Back in 2006, I posted an article about how to get Glass running in a VM
The trick was to use Remote Desktop on a Glass-enabled machine to TS into a VM which is running the same OS.  If the build of the OS on your workstation is different than the one in the VM, Glass won’t work.

With the release of the Windows Virtual PC for Windows 7 Release Candidate, this subject has come up again in a post from the RedmondPie.com folks.  They noticed that if you enable the Integration Services in a Windows 7 VM, you’ll get Aero Glass!

This may be news, but it’s actually the same ol’ story.  The reason that enabling Integration Services gives you Aero Glass is because it uses Remote Desktop technology to show you the video from the Virtual Machine.  That also helps to explain why installing Vista (or a build of 7 that is different than the one on the host) doesn’t give you Glass.

Now, you might be asking yourself why – if this is true – do you not get Glass in Hyper-V while using VMConnect?  After all, VMConnect uses Remote Desktop technology to show you the VM Video, too. 

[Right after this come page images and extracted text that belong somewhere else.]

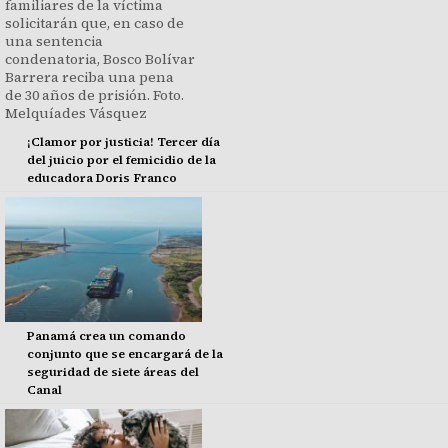
¡Clamor por justicia! Tercer día
del juicio por el femicidio de la
educadora Doris Franco
Panamá crea un comando
conjunto que se encargará de la
seguridad de siete áreas del
Canal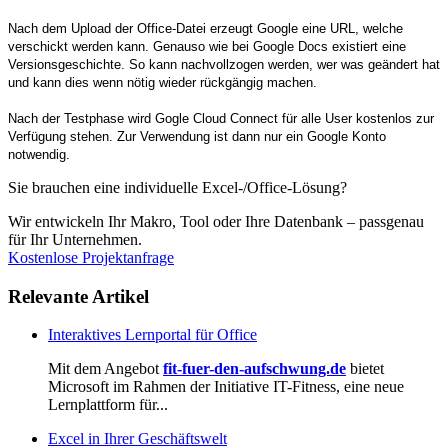
Nach dem Upload der Office-Datei erzeugt Google eine URL, welche
verschickt werden kann. Genauso wie bei Google Docs existiert eine
Versionsgeschichte. So kann nachvollzogen werden, wer was geändert hat
und kann dies wenn nötig wieder rückgängig machen.
Nach der Testphase wird Gogle Cloud Connect für alle User kostenlos zur
Verfügung stehen. Zur Verwendung ist dann nur ein Google Konto
notwendig.
Sie brauchen eine individuelle Excel-/Office-Lösung?
Wir entwickeln Ihr Makro, Tool oder Ihre Datenbank – passgenau
für Ihr Unternehmen.
Kostenlose Projektanfrage
Relevante Artikel
Interaktives Lernportal für Office
Mit dem Angebot
fit-fuer-den-aufschwung.de
bietet
Microsoft im Rahmen der Initiative IT-Fitness, eine neue
Lernplattform für...
Excel in Ihrer Geschäftswelt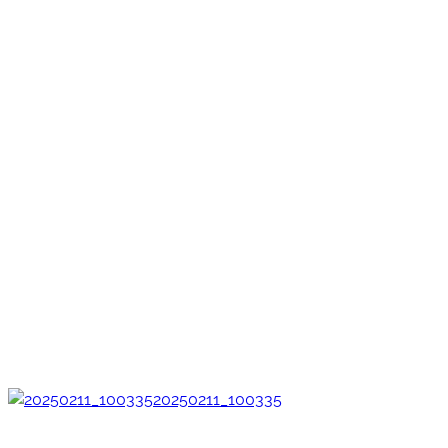
20250211_100335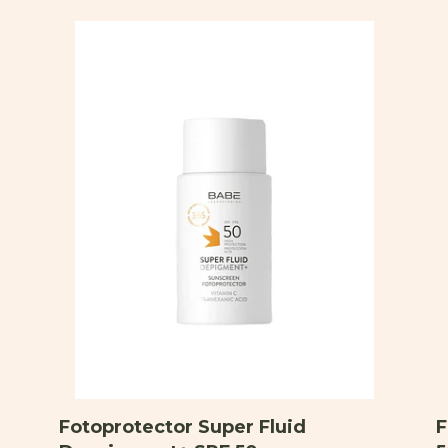
Fotoprotector Super Fluid
F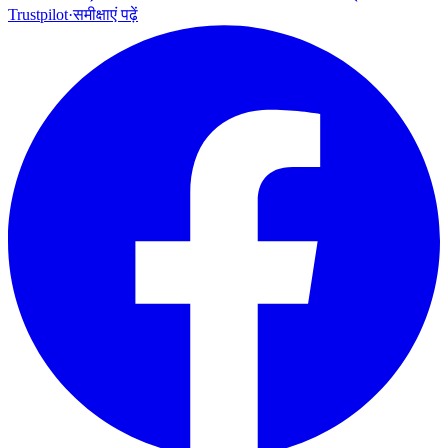
Trustpilot
·
समीक्षाएं पढ़ें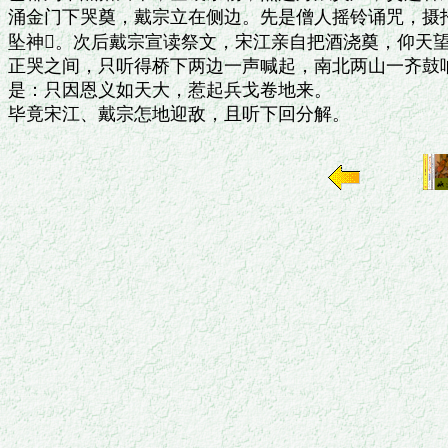
涌金门下哭奠，戴宗立在侧边。先是僧人摇铃诵咒，摄招
坠神。次后戴宗宣读祭文，宋江亲自把酒浇奠，仰天望
正哭之间，只听得桥下两边一声喊起，南北两山一齐鼓响
是：只因恩义如天大，惹起兵戈卷地来。
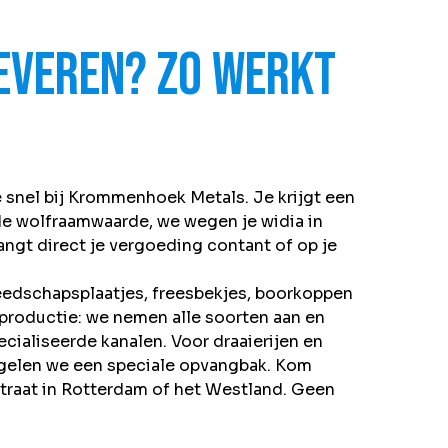
leveren? Zo werkt
e snel bij Krommenhoek Metals. Je krijgt een
 de wolfraamwaarde, we wegen je widia in
vangt direct je vergoeding contant of op je
edschapsplaatjes, freesbekjes, boorkoppen
-productie: we nemen alle soorten aan en
cialiseerde kanalen. Voor draaierijen en
elen we een speciale opvangbak. Kom
rstraat in Rotterdam of het Westland. Geen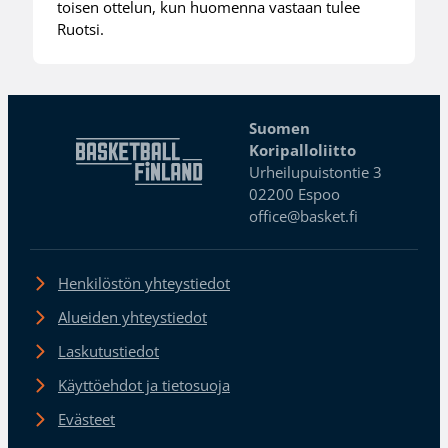
toisen ottelun, kun huomenna vastaan tulee
Ruotsi.
Suomen
Koripalloliitto
Urheilupuistontie 3
02200 Espoo
office@basket.fi
Henkilöstön yhteystiedot
Alueiden yhteystiedot
Laskutustiedot
Käyttöehdot ja tietosuoja
Evästeet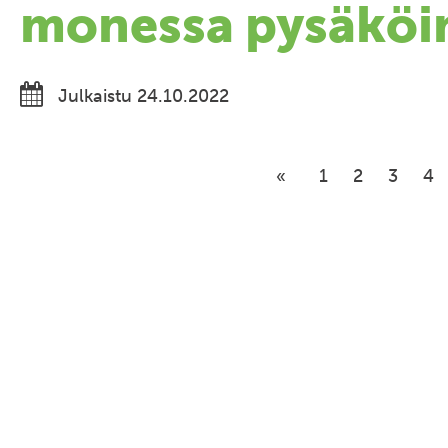
monessa pysäköi
Julkaistu 24.10.2022
1
2
3
4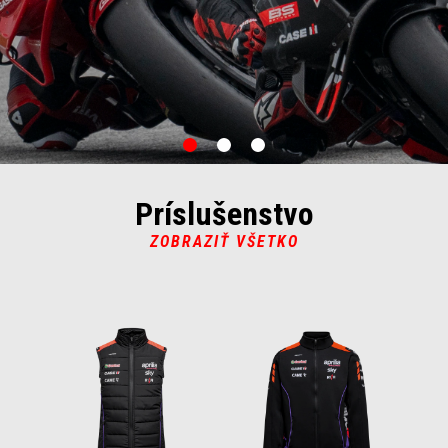
item
item
item
0
1
2
Príslušenstvo
ZOBRAZIŤ VŠETKO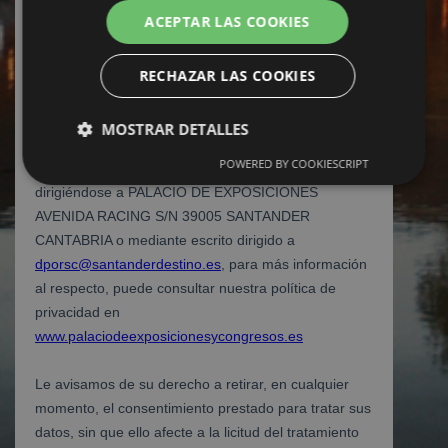
ACEPTAR LAS COOKIES
RECHAZAR LAS COOKIES
MOSTRAR DETALLES
POWERED BY COOKIESCRIPT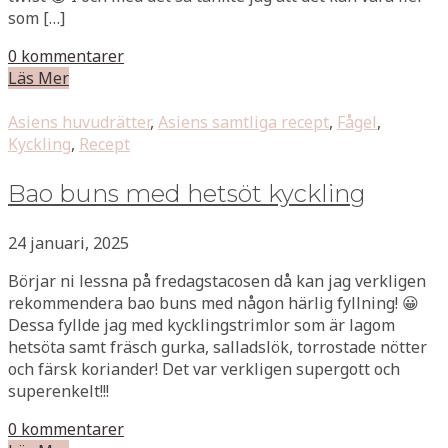
som […]
0 kommentarer
Läs Mer
Asiens huvudrätter
,
Asiens samtliga recept
,
Fågel
,
Kyckling
,
Recept
Bao buns med hetsöt kyckling
24 januari, 2025
Börjar ni lessna på fredagstacosen då kan jag verkligen
rekommendera bao buns med någon härlig fyllning! 😀
Dessa fyllde jag med kycklingstrimlor som är lagom
hetsöta samt fräsch gurka, salladslök, torrostade nötter
och färsk koriander! Det var verkligen supergott och
superenkelt!!!
0 kommentarer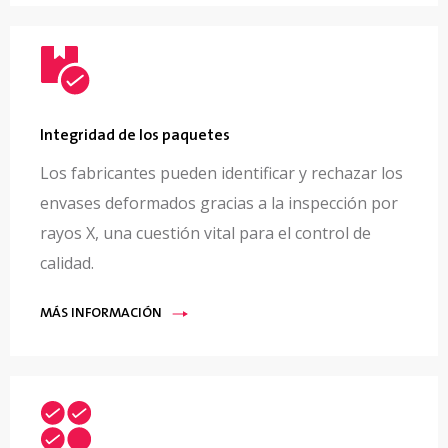
Integridad de los paquetes
Los fabricantes pueden identificar y rechazar los
envases deformados gracias a la inspección por
rayos X, una cuestión vital para el control de
calidad.
MÁS INFORMACIÓN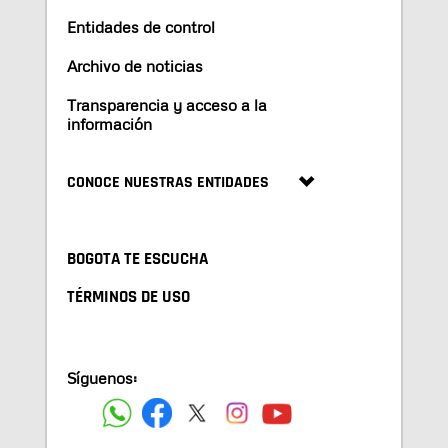
Entidades de control
Archivo de noticias
Transparencia y acceso a la
información
CONOCE NUESTRAS ENTIDADES
BOGOTA TE ESCUCHA
TÉRMINOS DE USO
Síguenos: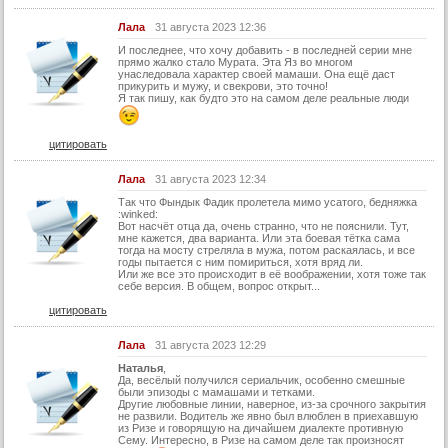
Лала
31 августа 2023 12:36
И последнее, что хочу добавить - в последней серии мне
прямо жалко стало Мурата. Эта Яз во многом
унаследовала характер своей мамаши. Она ещё даст
прикурить и мужу, и свекрови, это точно!
Я так пишу, как будто это на самом деле реальные люди
цитировать
Лала
31 августа 2023 12:34
Так что Фындык Фадик пролетела мимо усатого, бедняжка
:winked:
Вот насчёт отца да, очень странно, что не пояснили. Тут,
мне кажется, два варианта. Или эта боевая тётка сама
тогда на мосту стреляла в мужа, потом раскаялась, и все
годы пытается с ним помириться, хотя вряд ли.
Или же все это происходит в её воображении, хотя тоже так
себе версия. В общем, вопрос открыт...
цитировать
Лала
31 августа 2023 12:29
Наталья
,
Да, весёлый получился сериальчик, особенно смешные
были эпизоды с мамашами и тетками.
Другие любовные линии, наверное, из-за срочного закрытия
не развили. Водитель же явно был влюблен в приехавшую
из Ризе и говорящую на дичайшем диалекте противную
Сему. Интересно, в Ризе на самом деле так произносят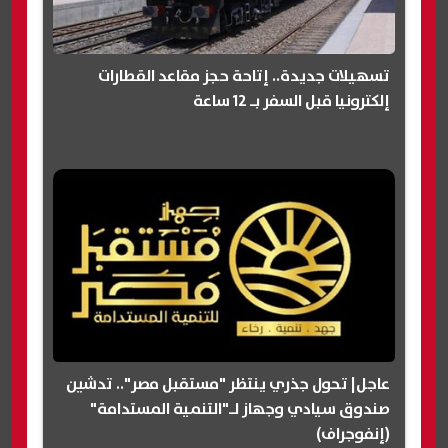
تسهيلات جديدة.. إتاحة حجز مقاعد القطارات
إلكترونيا قبل السفر بـ 12 ساعة
عاجل| تحول جذري ينتظر "مستقبل مصر".. تدشين
صندوق سيادي وجهاز لـ"التنمية المستدامة"
(إنفوجراف)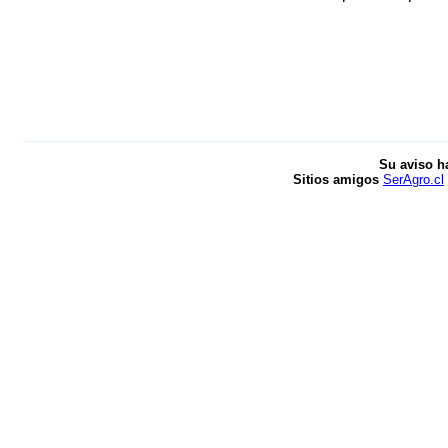
Su aviso h
Sitios amigos
SerAgro.cl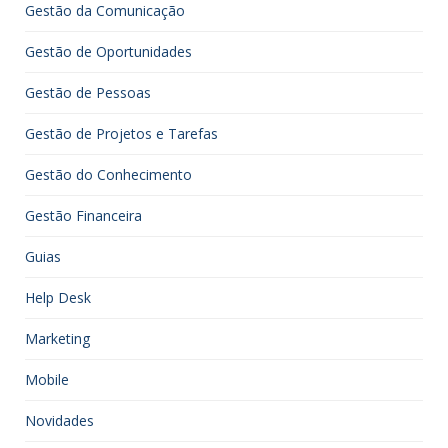
Gestão da Comunicação
Gestão de Oportunidades
Gestão de Pessoas
Gestão de Projetos e Tarefas
Gestão do Conhecimento
Gestão Financeira
Guias
Help Desk
Marketing
Mobile
Novidades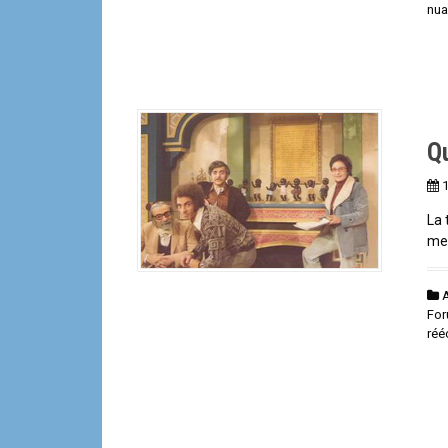
nua
Q
La 
met
A
For
réé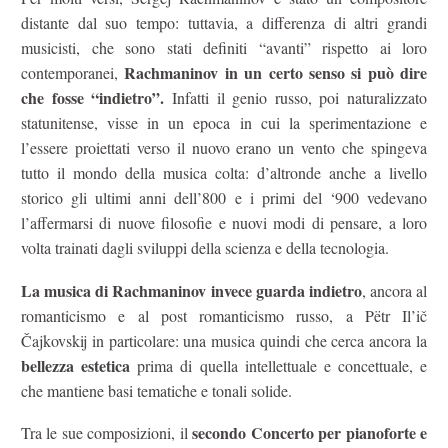
distante dal suo tempo: tuttavia, a differenza di altri grandi
musicisti, che sono stati definiti “avanti” rispetto ai loro
Rachmaninov in un certo senso si può dire
contemporanei,
che fosse “indietro”.
Infatti il genio russo, poi naturalizzato
statunitense, visse in un epoca in cui la sperimentazione e
l’essere proiettati verso il nuovo erano un vento che spingeva
tutto il mondo della musica colta: d’altronde anche a livello
storico gli ultimi anni dell’800 e i primi del ‘900 vedevano
l’affermarsi di nuove filosofie e nuovi modi di pensare, a loro
volta trainati dagli sviluppi della scienza e della tecnologia.
La musica di Rachmaninov invece guarda indietro
, ancora al
romanticismo e al post romanticismo russo, a Pëtr Il’ič
Čajkovskij in particolare: una musica quindi che cerca ancora la
bellezza estetica
prima di quella intellettuale e concettuale, e
che mantiene basi tematiche e tonali solide.
secondo Concerto per pianoforte e
Tra le sue composizioni, il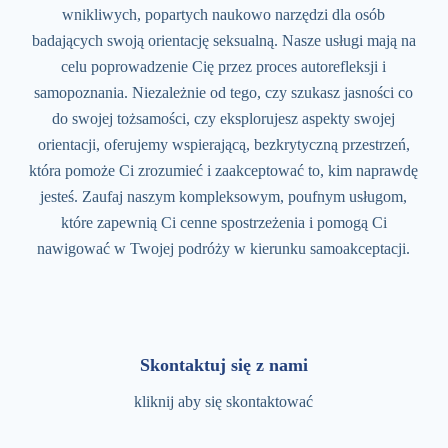
wnikliwych, popartych naukowo narzędzi dla osób
badających swoją orientację seksualną. Nasze usługi mają na
celu poprowadzenie Cię przez proces autorefleksji i
samopoznania. Niezależnie od tego, czy szukasz jasności co
do swojej tożsamości, czy eksplorujesz aspekty swojej
orientacji, oferujemy wspierającą, bezkrytyczną przestrzeń,
która pomoże Ci zrozumieć i zaakceptować to, kim naprawdę
jesteś. Zaufaj naszym kompleksowym, poufnym usługom,
które zapewnią Ci cenne spostrzeżenia i pomogą Ci
nawigować w Twojej podróży w kierunku samoakceptacji.
Skontaktuj się z nami
kliknij aby się skontaktować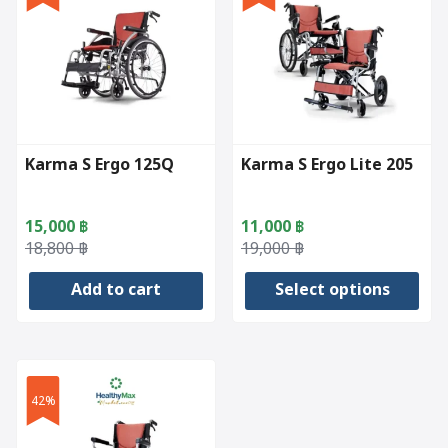
Karma S Ergo 125Q
Karma S Ergo Lite 205
15,000
฿
11,000
฿
Original
Current
Original
Current
18,800
฿
19,000
฿
price
price
price
price
Add to cart
Select options
was:
is:
was:
is:
18,800 ฿.
15,000 ฿.
19,000 ฿.
11,000 ฿.
This
product
has
42%
multiple
variants.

To explain this, I asked Ben Armstrong what was going on, just to make sure that I understood it correctly (for the record, I didn’t).  Ben thought deeply for a second, and knew that the best way to explain this to me was to draw pretty pictures on my whiteboard.  I’ve tried to reproduce them below1:

Windows Virtual PC

Hyper-V

My picture is prettier than Ben's was. Yay Visio!
 
In the illustrations above, you can see that the architecture is somewhat similar between Windows Virtual PC and Hyper-V (with respect to video, anyway).  In both cases, an application that uses the RDP ActiveX control (MSTSCAX.DLL), like VMWindow.exe or VMConnect.exe,  for video remoting hooks into a process which hosts the RDP encoder.  If no integration components are installed in the guest OS, video is handled by our emulated S3 video adapter, which gets passed back through to VMWindow or VMConnect.
 
If integration components are installed and enabled, there’s a different option. 
 
In Hyper-V, the RDP encoder talks to the Video Virtual Device (VDEV), which communicates with the child partition via a communications bus called VMBus, allowing it to talk directly to the synthetic video adapter (SynthVid VSC) that is running in the child partition.  SynthVid then sends frame buffers back across VMBus, back to the Video VDEV, where it’s picked up by the RDP encoder, finally making the video show up in VMConnect.
 
In Windows Virtual PC, the RDP encoder makes a connection to an RDP endpoint inside the guest OS via a communications bus called VPCBus.  In this specific scenario, VPCBus is essentially acting as a network transport, allowing an RDP connection to be made from the host OS to the guest OS without the use of a network (which is why this works even if you don’t have a network adapter in your guest OS).  Now, you don’t have an RDP connection to the guest all the time – when the guest boots there’s obviously no RDP endpoint to connect to.  At that point, you’re using emulated video.  As soon as the integration components come online and are successfully enabled, Windows Virtual PC creates a Remote Desktop connection to the guest OS, and seamlessly switches over to using that for video.
 
And that’s the secret sauce behind getting Glass in Windows Virtual PC and not in Hyper-V:  Hyper-V transmits frame buffers which are then rendered into video by the RDP encoder, while Windows Virtual PC actually creates a Remote Desktop connection, which can use all of the pixie dust necessary for Aero remoting to work.
 
So why doesn’t Hyper-V do this too? 
That’s a topic for another blog post.
        

1Please note that these images are not necessarily technically accurate – their only purpose is to help demonstrate concepts relevant to the conversation.